In the data-information-knowledge-wisdom system, understanding, interpreting and integrating of information facilitate the transitioning of applied information, which is knowledge (Nelson & Staggers, 2015). Specifically, the information synthesized on the verge of the collected sources allowed distinguishing the risk factors for acquiring depression, such as gender or particular disease or disability, along with most recent findings concerned with treatment of the disorder and its verified efficacy. At the same time, the search-based inquiry demonstrated the unambiguous character of pharmacologic therapy, which enables to reveal the need for interprofessional collaboration in the treatment of depression due to uncertain results of a standard approach.
Future strategic decisions require the proper utilization of knowledge that focuses on the application of knowledge in order to establish solutions and management protocols to complex patient issues and needs (American Nurses Association [ANA], 2015). The issue is more than evident with a focus on the research problem. Undoubtedly, the DIKW process showed the complexity of the disorder and medical considerations over its elimination.

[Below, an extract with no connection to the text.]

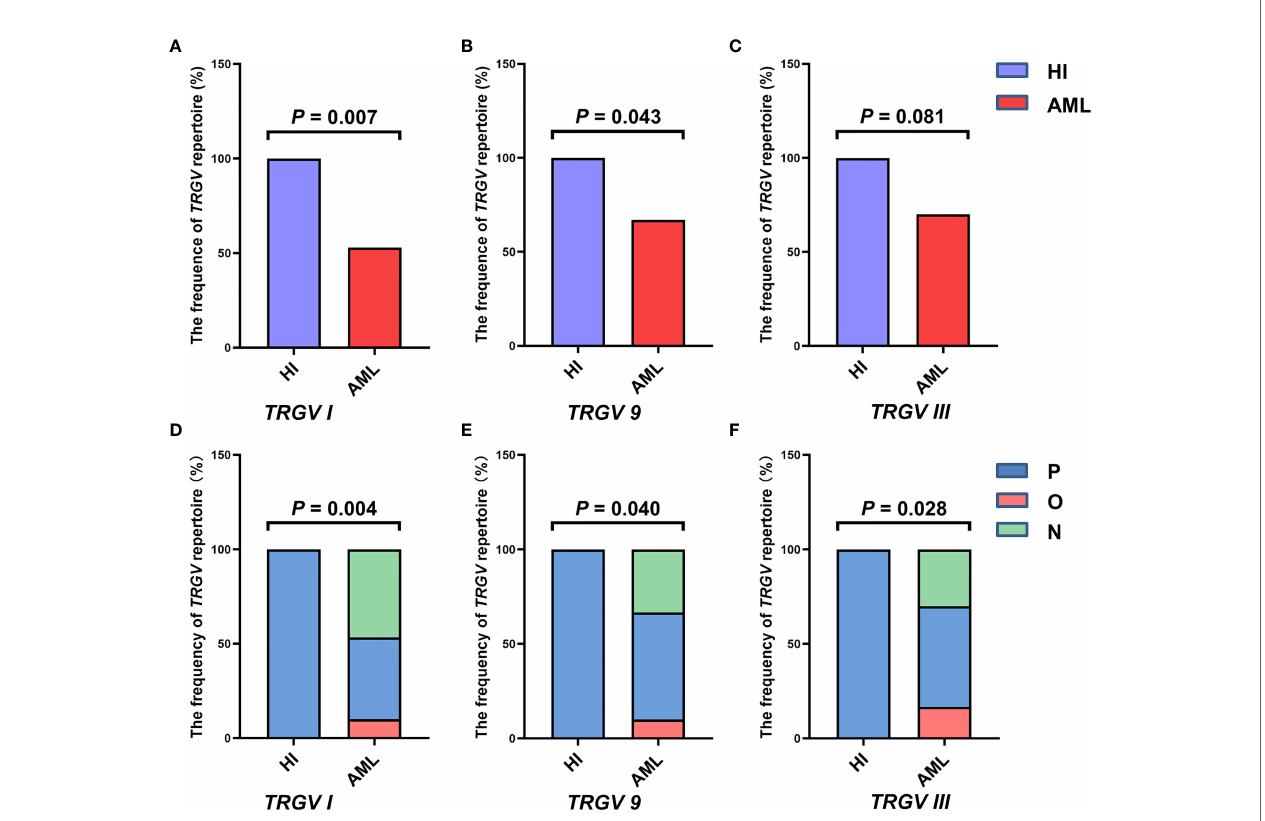
FIGURE 2 | Frequencies of the TRGV subfamilies in gd T cells from 10 healthy individuals and 30 patients with AML. The expression frequencies of three TRGV subfamilies in healthy individuals and patients with AML (using the Fisher ’ s exact test) (A – C) . The clonal expansion frequency of the three TRGV subfamilies in healthy individuals and patients with AML (using the Fisher ’ s exact test) (D – F) . P, polyclonality; O, oligoclonality; N,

Thus, each particular case within the clinical environment should be well-reasoned, with individual approach to each patient because of potential risk factors, existing comorbidities, and relevance of treatment methods among others.

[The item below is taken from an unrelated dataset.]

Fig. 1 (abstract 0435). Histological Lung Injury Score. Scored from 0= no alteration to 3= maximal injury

This paper examined major depression through the formulating of clinical questions and relating them to the four-step process of data, information, knowledge, and wisdom (DIKW). The analysis revealed the notable mediating role of nursing informatics as an opportunity for acquiring wisdom for development of solutions to address major depression in a holistic manner. The step-by-step analysis clearly showed that all the elements of the DIKW system are inextricably linked. Moreover, reference to informatics resources was valuable to understand that it is crucial for follow each stage of the framework gradually, in sequence, and in a well-thought-out manner to gain wisdom in order to enhance the approach to treating depression effectively.